Management was explicit that these increases can be achieved within ASML's existing manufacturing footprint. "All the capacity increases, either planned or investigated, are based on our existing footprint," Fouquet said, noting the company has spent the past six to nine months optimizing cleanroom space rather than breaking ground on new facilities. Dassen added an important nuance: because the 2027 tool mix shifts from a blend of D and E models to primarily E and F models, the unit increase understates the real capacity add. "What you're looking at is not a 30% improvement of wafer capacity that we're adding, but approximately 45%," he said, once the higher throughput of newer models and ongoing upgrade sales to the installed base are factored in.

Analysts pressed on whether 85 and 110 units represent a ceiling. Dassen was clear ASML is not waiting for firm purchase orders before investing. "We're not waiting. We're preempting," he said of the 2028 scenario, noting the company doesn't yet have orders for 110 EUV Low-NA tools but is acting on strong demand signals from customers.

High-NA Reaches a Production Milestone With Intel

ASML confirmed that Intel Foundry is now using High-NA EUV technology on its 18A process node to produce a subset of Intel Core Ultra Series 3 processors, a milestone the company called an important step in proving High-NA readiness in a production environment. Fouquet used the announcement to push back on the narrative, following TSMC's public comments, that High-NA pricing is out of step with the value it delivers. He argued the logic mirrors ASML's earlier transition to Low-NA EUV: cost advantages only materialize once the platform reaches sufficient maturity. "The key for High-NA to be cost-effective, to beat the cost of Low-NA plus immersion multi-patterning, is to bring High-NA to the right maturity," he said, calling the Intel milestone "maybe the strongest sign so far that we're getting there." Full-year 2026 High-NA system recognition remains unchanged at four to five tools.

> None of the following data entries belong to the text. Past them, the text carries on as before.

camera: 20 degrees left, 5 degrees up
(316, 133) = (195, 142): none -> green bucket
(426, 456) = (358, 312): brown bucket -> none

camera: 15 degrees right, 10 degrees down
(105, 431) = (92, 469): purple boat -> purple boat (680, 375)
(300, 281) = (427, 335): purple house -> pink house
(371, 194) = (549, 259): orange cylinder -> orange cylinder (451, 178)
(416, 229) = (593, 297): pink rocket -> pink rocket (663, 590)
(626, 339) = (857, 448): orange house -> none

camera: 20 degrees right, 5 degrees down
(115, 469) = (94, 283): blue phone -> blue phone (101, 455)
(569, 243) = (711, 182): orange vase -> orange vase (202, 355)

On whether logic or memory customers adopt High-NA first at scale, Fouquet declined to pick a side, noting both segments are moving toward heavier multi-patterning on Low-NA over time and both are actively qualifying High-NA on product wafers.

Margin Trajectory Points Higher Into 2027

Gross margin came in at 54% in the quarter, above guidance, aided by high-margin components within the installed base business. Management guided third-quarter gross margin to 55%-57% and pointed to a further step-up in the fourth quarter, driven by a richer EUV mix, stronger immersion volumes in the back half after a deliberately weak first half, and continued installed-base strength. Dassen noted the company is effectively done shipping D-model EUV tools this year, as the underlying ZEISS optic is sold out, meaning 2027 shipments will consist entirely of higher-throughput E and F models. "That mix will come with a better ASP than the mix that we have this year, because it also will come with higher productivity... and also comes with a better gross margin profile," he said, while stopping short of guiding 2027 margins directly.

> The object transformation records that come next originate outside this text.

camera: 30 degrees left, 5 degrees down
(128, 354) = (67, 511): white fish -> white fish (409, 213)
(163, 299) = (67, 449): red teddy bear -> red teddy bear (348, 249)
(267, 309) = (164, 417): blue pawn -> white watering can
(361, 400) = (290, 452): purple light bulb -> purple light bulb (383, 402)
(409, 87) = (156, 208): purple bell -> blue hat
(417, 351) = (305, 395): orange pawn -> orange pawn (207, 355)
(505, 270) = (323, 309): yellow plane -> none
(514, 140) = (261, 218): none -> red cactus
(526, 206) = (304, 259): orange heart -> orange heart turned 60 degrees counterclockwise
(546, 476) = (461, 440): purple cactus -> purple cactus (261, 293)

Operating Leverage Is Becoming a Structural Story

Cantor Fitzgerald's C.J. Muse flagged that second-quarter revenue grew roughly 35% year-over-year while operating expenses grew only about 6%, prompting a question about whether that ratio of incremental operating margin is sustainable. Dassen confirmed the company intends to keep managing R&D and SG&A tightly rather than scaling headcount in line with revenue, as it did in past upcycles. "We believe that with the team that we have today, we can really entertain a very aggressive roadmap going forward," he said, suggesting operating leverage should continue to improve in coming quarters rather than reverse.

China remained steady at around 20% of total net sales, in line with overall company growth and driven mainly by mainstream logic demand, suggesting no material change in the geographic mix despite the broader capacity buildout. ASML set its next Capital Markets Day for June 10, 2027, where it will update longer-term targets to reflect the shift in market and technology dynamics since the prior update.